French trans activist (born 1969)

Giovanna Rincon (born 1969) is a transgender rights activist in France. Born in Bogotá, Colombia, and residing in Paris since 2002, she is the director of the transgender rights organization Acceptess-T, as well as the spokeswoman of the Fédération Trans et Intersexes and the Syndicat du Travail Sexuel.

== Early life ==
Giovanna Rincon was born in 1969 in Bogotá, Colombia, to an impoverished household; her father was a shoemaker and her mother was a housewife. She first learned about transgender women through profiles of Roberta Close and Eva Robin in a magazine. At twelve years old, she began to express her feminine identity. After she self-administered hormone therapy through the use of contraceptive pills she was thrown out of her home and spent the next eight months living on the streets. Eventually, her lover convinced her to return home; since neither he nor her family accepted her as a woman, she put her gender transition on hold. At fifteen years old, with the help of her lover, she opened a hair salon, took on employees, and became the primary breadwinner for her family. Two years later, motivated by her transgender employees, she came out as trans to her boyfriend and family, leading to the end of her relationship and her second departure from home.

== Emigration and activism ==
At 20 years old, she discovered that she was HIV-positive and a doctor estimated her life expectancy at three years. She sold her hair salon and in June 1993 moved to Rome, where she hoped to access lifesaving care, escape from anti-trans violence, and make a living as a sex worker. There, she suffered from police violence and discrimination due to her race, gender, and HIV status. In 1998, antiretroviral treatments for HIV became available and she secured treatment. However, undocumented transgender sex workers often suffered from denial of care in Italy, and some of the friends she brought to get treatment instead found themselves deported. As a result, she joined an organization fighting for the rights of sex workers in northern Italy.
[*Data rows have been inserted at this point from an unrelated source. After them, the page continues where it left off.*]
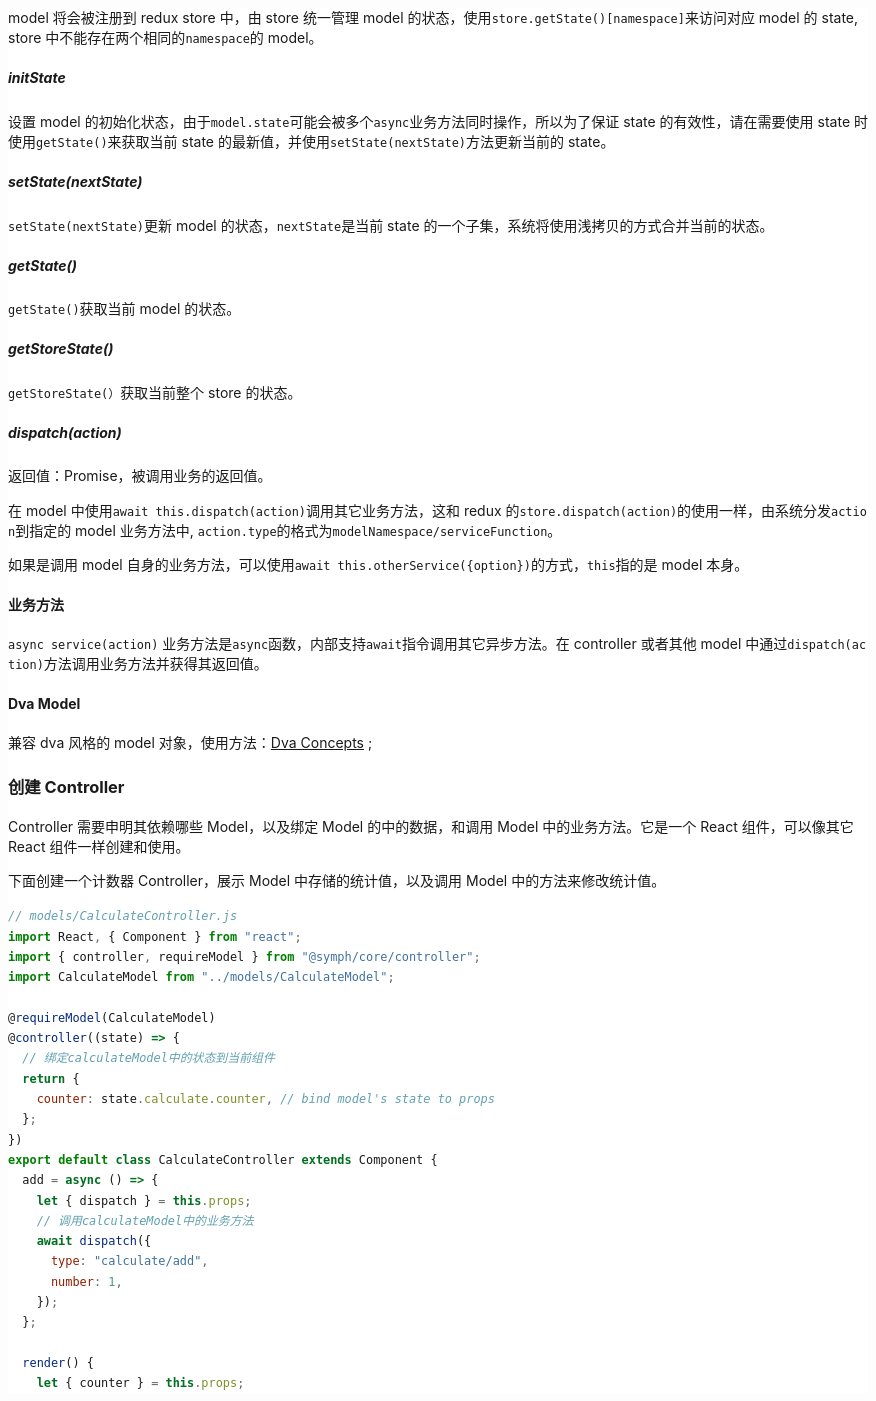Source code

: model 将会被注册到 redux store 中，由 store 统一管理 model 的状态，使用`store.getState()[namespace]`来访问对应 model 的 state, store 中不能存在两个相同的`namespace`的 model。

##### initState

设置 model 的初始化状态，由于`model.state`可能会被多个`async`业务方法同时操作，所以为了保证 state 的有效性，请在需要使用 state 时使用`getState()`来获取当前 state 的最新值，并使用`setState(nextState)`方法更新当前的 state。

##### setState(nextState)

`setState(nextState)`更新 model 的状态，`nextState`是当前 state 的一个子集，系统将使用浅拷贝的方式合并当前的状态。

##### getState()

`getState()`获取当前 model 的状态。

##### getStoreState()

`getStoreState(）`获取当前整个 store 的状态。

##### dispatch(action)

返回值：Promise，被调用业务的返回值。

在 model 中使用`await this.dispatch(action)`调用其它业务方法，这和 redux 的`store.dispatch(action)`的使用一样，由系统分发`action`到指定的 model 业务方法中, `action.type`的格式为`modelNamespace/serviceFunction`。

如果是调用 model 自身的业务方法，可以使用`await this.otherService({option})`的方式，`this`指的是 model 本身。

#### 业务方法

`async service(action)` 业务方法是`async`函数，内部支持`await`指令调用其它异步方法。在 controller 或者其他 model 中通过`dispatch(action)`方法调用业务方法并获得其返回值。

#### Dva Model

兼容 dva 风格的 model 对象，使用方法：[Dva Concepts](https://github.com/dvajs/dva/blob/master/docs/Concepts_zh-CN.md) ;

### 创建 Controller

Controller 需要申明其依赖哪些 Model，以及绑定 Model 的中的数据，和调用 Model 中的业务方法。它是一个 React 组件，可以像其它 React 组件一样创建和使用。

下面创建一个计数器 Controller，展示 Model 中存储的统计值，以及调用 Model 中的方法来修改统计值。

```javascript
// models/CalculateController.js
import React, { Component } from "react";
import { controller, requireModel } from "@symph/core/controller";
import CalculateModel from "../models/CalculateModel";

@requireModel(CalculateModel)
@controller((state) => {
  // 绑定calculateModel中的状态到当前组件
  return {
    counter: state.calculate.counter, // bind model's state to props
  };
})
export default class CalculateController extends Component {
  add = async () => {
    let { dispatch } = this.props;
    // 调用calculateModel中的业务方法
    await dispatch({
      type: "calculate/add",
      number: 1,
    });
  };

  render() {
    let { counter } = this.props;
```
In November 2002, she took a friend suffering from late stage AIDS to Paris' Pitié-Salpêtrière Hospital for treatment. In 2004, she joined the French transgender activist group Prévention action santé travail pour les transgenres (PASTT)—which had helped protect her friend's access to treatment—and helped coordinate their temporary housing services. After moving back and forth between Italy and France and serving time in an Italian prison for lacking legal immigration status, she decided to permanently relocate to Paris in 2005. In 2006, she resigned from her coordinator position at PASTT (though she stayed on as a volunteer), citing concerns that they didn't provide enough support to help women find alternatives to sex work.

In July 2010, Rincon quit sex work and founded her own organization, Acceptess-T, to support transgender people, migrants, sex workers, and HIV-positive people. The central goal of the organization was to build up the autonomy of vulnerable trans women by helping them find financial resources, learn French (including French administrative jargon), and enforce their fundamental rights such as access to care, work, asylum, and sports activities. A year later, the association had 180 members, 90% of whom were transgender.

== Advocacy ==
Rincon advocated against France's 2016 law outlawing the solicitation of prostitution, which she warned would further isolate sex workers and put them in greater personal danger. She held the law to be "100% responsible" for the murders of Vanesa Campos and Jessyca Sarmiento in 2018 and 2020, respectively, and condemned the French government's subsequent inaction.

She has called for the French state to make changes to one's legal gender freely available as a first step of one's gender transition, rather than conditioning it on already having completed one's transition.

== Personal life ==
Rincon's family have reconciled with her, and she periodically travels to Colombia to visit them.